Problem details: Reproduce the material below line for line, without changing a single character.

Data to process:
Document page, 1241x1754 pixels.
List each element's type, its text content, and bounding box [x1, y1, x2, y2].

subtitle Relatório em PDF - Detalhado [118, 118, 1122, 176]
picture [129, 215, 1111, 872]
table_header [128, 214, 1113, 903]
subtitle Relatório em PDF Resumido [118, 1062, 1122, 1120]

The reply:
Document page, 1241x1754 pixels.
List each element's type, its text content, and bounding box [x1, y1, x2, y2].

subtitle Relatório em PDF - Detalhado [118, 118, 1122, 176]
picture [129, 215, 1111, 872]
table_header [128, 214, 1113, 903]
subtitle Relatório em PDF Resumido [118, 1062, 1122, 1120]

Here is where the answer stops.